WORK REQUIRED | The listing is to be reproduced exactly, excluding its pictures.

+++ DATA FOR THIS TASK +++

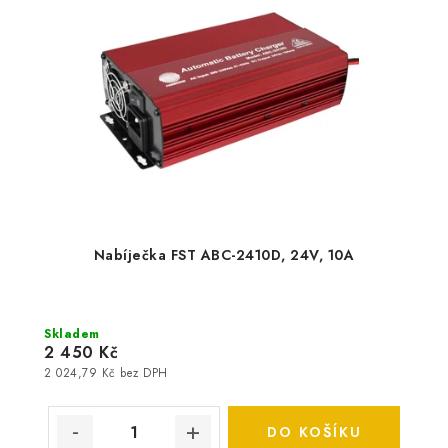
Nabíječka FST ABC-2410D, 24V, 10A
Skladem
2 450 Kč
2 024,79 Kč bez DPH
DO KOŠÍKU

+++

TASK ANSWER |
Nabíječka FST ABC-2410D, 24V, 10A
Skladem
2 450 Kč
2 024,79 Kč bez DPH
DO KOŠÍKU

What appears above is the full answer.